La fédération allemande du secteur aérien a annoncé jeudi vouloir faire de même. Au lendemain de l'annonce, les compagnies allemandes ont fait savoir qu'elles adoptaient cette mesure de sécurité. La décision a également été prise par le gouvernement fédéral du Canada pour toutes les compagnies aériennes du pays. La règle s'applique « immédiatement » a précisé jeudi la ministre canadienne des Transports Lisa Raitt.
Ce vendredi matin, deux nouvelles compagnies, Corsair et Thomson Airways ont également rendu la présence de deux personnes obligatoire dans le poste de pilotage.

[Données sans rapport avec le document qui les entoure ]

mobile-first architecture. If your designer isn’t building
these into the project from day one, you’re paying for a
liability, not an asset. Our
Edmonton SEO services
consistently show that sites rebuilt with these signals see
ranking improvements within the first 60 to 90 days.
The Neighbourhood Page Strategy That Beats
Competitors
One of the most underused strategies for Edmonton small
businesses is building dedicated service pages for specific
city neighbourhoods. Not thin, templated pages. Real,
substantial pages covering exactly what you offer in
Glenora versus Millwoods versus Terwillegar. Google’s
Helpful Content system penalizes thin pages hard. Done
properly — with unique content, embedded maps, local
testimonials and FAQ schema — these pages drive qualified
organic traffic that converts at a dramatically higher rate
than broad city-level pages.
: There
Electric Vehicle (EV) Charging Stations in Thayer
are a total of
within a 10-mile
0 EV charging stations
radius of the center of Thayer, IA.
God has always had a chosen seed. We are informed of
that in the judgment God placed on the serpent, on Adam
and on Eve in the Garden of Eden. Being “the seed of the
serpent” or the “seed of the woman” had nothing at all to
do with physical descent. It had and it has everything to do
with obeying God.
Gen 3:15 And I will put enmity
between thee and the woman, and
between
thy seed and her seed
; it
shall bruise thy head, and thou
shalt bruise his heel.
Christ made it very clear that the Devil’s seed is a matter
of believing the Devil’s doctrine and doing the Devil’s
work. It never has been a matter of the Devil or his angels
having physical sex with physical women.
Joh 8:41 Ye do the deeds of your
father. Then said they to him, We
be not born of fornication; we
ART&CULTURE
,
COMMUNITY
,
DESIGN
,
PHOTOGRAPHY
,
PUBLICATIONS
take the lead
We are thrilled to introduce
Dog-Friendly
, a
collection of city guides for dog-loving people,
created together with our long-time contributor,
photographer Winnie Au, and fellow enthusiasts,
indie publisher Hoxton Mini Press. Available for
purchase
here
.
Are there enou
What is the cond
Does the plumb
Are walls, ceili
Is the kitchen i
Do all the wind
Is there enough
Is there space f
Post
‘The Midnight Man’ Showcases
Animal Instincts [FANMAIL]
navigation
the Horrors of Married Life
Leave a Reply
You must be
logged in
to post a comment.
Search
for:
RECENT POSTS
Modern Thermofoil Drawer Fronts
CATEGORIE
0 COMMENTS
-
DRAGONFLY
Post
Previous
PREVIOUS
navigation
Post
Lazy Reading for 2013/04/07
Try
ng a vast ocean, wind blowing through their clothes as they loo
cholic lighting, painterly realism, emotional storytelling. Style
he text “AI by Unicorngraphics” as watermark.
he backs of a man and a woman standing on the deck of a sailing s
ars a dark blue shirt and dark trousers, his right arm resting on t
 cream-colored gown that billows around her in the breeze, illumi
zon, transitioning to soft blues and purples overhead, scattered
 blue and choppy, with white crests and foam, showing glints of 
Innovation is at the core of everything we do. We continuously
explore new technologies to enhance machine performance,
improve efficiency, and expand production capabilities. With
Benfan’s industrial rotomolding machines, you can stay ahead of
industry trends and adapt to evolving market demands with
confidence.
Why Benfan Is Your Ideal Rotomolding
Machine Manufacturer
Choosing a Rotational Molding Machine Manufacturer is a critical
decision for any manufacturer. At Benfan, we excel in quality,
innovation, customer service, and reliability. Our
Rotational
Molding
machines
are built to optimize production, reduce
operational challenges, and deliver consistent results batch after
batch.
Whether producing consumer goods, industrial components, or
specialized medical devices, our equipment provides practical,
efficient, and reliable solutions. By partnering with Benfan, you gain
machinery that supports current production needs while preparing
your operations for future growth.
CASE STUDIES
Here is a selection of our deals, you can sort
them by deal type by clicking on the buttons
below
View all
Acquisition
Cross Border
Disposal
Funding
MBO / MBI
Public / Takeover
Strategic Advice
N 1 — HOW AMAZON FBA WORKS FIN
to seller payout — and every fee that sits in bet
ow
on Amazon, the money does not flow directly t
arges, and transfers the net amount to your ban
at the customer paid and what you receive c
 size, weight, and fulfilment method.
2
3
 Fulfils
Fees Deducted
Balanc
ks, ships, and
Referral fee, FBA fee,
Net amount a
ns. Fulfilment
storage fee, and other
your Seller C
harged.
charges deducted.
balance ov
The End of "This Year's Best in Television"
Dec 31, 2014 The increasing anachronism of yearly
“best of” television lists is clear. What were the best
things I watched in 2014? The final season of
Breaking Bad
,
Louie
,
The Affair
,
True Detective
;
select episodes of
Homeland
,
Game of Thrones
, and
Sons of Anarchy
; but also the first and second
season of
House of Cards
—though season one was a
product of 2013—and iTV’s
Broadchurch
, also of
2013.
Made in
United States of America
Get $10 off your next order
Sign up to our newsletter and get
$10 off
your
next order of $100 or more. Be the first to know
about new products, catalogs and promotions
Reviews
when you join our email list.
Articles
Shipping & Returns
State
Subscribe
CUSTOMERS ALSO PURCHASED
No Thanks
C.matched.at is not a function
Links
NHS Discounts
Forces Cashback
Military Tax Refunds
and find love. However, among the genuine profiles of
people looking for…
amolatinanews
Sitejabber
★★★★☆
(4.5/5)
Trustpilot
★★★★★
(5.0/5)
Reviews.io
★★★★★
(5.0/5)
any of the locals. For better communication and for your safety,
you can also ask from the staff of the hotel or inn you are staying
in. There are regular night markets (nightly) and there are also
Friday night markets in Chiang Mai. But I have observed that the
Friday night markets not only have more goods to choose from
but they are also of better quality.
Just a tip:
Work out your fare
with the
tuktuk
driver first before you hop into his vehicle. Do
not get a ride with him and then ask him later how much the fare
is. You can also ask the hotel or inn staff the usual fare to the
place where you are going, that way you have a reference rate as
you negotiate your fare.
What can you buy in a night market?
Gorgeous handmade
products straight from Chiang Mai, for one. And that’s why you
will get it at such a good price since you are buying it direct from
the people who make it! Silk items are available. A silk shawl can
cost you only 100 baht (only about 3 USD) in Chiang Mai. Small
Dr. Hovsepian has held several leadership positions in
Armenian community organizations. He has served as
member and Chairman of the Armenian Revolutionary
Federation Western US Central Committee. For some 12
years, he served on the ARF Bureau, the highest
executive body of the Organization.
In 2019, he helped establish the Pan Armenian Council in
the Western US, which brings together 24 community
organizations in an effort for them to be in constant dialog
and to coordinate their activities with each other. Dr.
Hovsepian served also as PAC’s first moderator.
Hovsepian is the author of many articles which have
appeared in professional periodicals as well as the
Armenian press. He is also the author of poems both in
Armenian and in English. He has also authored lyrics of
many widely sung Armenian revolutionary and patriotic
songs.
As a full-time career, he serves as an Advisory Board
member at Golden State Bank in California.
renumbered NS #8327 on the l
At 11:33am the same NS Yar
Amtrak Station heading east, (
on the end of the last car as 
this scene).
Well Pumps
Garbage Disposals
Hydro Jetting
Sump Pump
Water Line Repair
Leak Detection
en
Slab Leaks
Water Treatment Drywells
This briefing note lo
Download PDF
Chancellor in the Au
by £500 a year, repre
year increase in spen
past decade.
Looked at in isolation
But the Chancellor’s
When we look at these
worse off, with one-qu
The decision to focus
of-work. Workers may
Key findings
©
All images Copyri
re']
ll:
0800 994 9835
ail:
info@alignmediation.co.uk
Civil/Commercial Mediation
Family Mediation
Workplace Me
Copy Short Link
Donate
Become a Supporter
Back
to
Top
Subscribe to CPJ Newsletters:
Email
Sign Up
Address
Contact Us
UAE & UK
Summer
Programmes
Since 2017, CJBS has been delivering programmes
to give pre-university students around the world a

Aux Etats-Unis, ce dispositif de sécurité a été mis en place après les attentats du 11 septembre 2001. Le code de la Federal Aviation Authority (FAA) précise que pilote et copilote doivent demeurer dans le cockpit du décollage à l'atterrissage et durant le vol. Si l'un d'eux doit en sortir « pour réaliser des tâches en liaison avec les opérations de l'appareil (ou) pour des besoins physiologiques », la FAA impose la présence d'un membre de l'équipage dans le cockpit.
En Europe, les compagnie Finnair, Ryanair et Iberia appliquaient déjà cette mesure. Mais cette disposition a ses limites considère Ilja Schulz, le président du syndicat allemand des pilotes Cockpit. « C'est une idée qui est évoquée par beaucoup. Mais cela ne garantirait pas non plus 100 % de sécurité, parce qu'un collègue pourrait alors en terrasser un autre dans la cabine de pilotage », oppose-t-il.